Configuration	Key Result	Description
Efficiency	121.17s, ASR 72.47%	Comparable time to single methods but significantly higher ASR.
Trajectory Length	91.1% success ≤4 steps	Efficient for successful cases; complex tasks use 8-10 steps.
Baseline + Retry	GCG(retry) 59.14%	Adding 3 retries to baselines still fails to match RedCodeAgent.
w/o Memory	ASR decrease	Memory is essential for effectiveness.
Tools Number	More tools = Higher ASR	Demonstrates the scalability of the toolbox.

Key Findings¶

Single jailbreaks don't guarantee ASR: Optimized prompts from GCG or AutoDAN might ensure "non-refusal" but often fail to perform the actual functional task. RedCodeAgent's focus on functional goals via execution feedback is the key to effectiveness.
Unique vulnerability discovery: RedCodeAgent identifies vulnerabilities (e.g., reverse shell, eval injection) in scenarios where all baselines fail.
Refusal reduction via "softening": The agent learns to rewrite sensitive terms (e.g., changing "dangerous alias" to "customized alias") to lower prompt sensitivity.

Highlights & Insights¶

Red-teaming as an Agent: The core innovation lies in the "Memory + Execution Feedback" loop. This transforms red-teaming from blind trial-and-error into target-oriented iterative optimization.
Efficiency-aware Retrieval: Factoring trajectory length into memory scoring (\(S=S_r+S_t-\rho\cdot \text{Length}\)) ensures the agent learns concise, effective attack patterns.
Code-Specific Insight: Recognizing that code security can be bypassed by functional equivalence via code substitution is a critical observation for the community.
Truth-based Evaluation: Sandbox execution eliminates the subjective bias of LLM judges in code scenarios, providing a deterministic success criterion.

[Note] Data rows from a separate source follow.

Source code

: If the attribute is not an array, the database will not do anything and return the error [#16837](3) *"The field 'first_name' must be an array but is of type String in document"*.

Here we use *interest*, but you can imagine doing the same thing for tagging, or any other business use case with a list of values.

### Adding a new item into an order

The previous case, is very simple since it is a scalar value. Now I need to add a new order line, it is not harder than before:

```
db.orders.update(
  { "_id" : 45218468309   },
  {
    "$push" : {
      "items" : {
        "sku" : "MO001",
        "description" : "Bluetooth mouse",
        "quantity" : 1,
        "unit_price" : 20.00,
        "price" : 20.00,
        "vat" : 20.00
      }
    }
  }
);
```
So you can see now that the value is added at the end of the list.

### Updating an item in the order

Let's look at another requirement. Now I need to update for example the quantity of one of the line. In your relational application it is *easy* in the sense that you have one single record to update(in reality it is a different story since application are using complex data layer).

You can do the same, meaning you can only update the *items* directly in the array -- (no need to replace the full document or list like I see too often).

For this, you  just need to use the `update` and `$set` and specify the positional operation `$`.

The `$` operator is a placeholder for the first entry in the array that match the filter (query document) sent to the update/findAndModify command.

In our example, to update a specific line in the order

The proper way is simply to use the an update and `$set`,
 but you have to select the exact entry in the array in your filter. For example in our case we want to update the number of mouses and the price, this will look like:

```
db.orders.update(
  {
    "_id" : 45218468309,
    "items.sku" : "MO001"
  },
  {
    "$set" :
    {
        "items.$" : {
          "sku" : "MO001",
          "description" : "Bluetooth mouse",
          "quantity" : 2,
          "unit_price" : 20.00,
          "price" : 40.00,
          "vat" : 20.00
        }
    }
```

Limitations & Future Work¶

Toolbox Dependency: Effectiveness relies on the strength of the underlying jailbreak tools.
Evaluation Scalability: Defining new risk categories requires manual creation of sandbox evaluation scripts.
Dual-Use Risk: While intended for pre-deployment assessment, the framework could be misused for malicious purposes.

Vs. Static Benchmarks: RedCodeAgent is active and dynamic, whereas datasets like ToolEmu are passive.
Vs. General Jailbreaks: Methods like GCG focus only on non-refusal; RedCodeAgent treats them as sub-tools to be combined for functional execution.
Vs. Code LLM Red-teaming: Previous work like CodeAttack targets code translation/completion; this work focuses on full "natural language to code" agents with execution capabilities.

Rating¶

Novelty: ⭐⭐⭐⭐⭐ First specialized automated red-teaming agent for code agents.
Experimental Thoroughness: ⭐⭐⭐⭐⭐ Extensive testing across benchmarks, languages, and commercial agents.
Writing Quality: ⭐⭐⭐⭐ Clear structure and illustrative case studies.
Value: ⭐⭐⭐⭐⭐ Provides a reusable paradigm for code agent security assessment.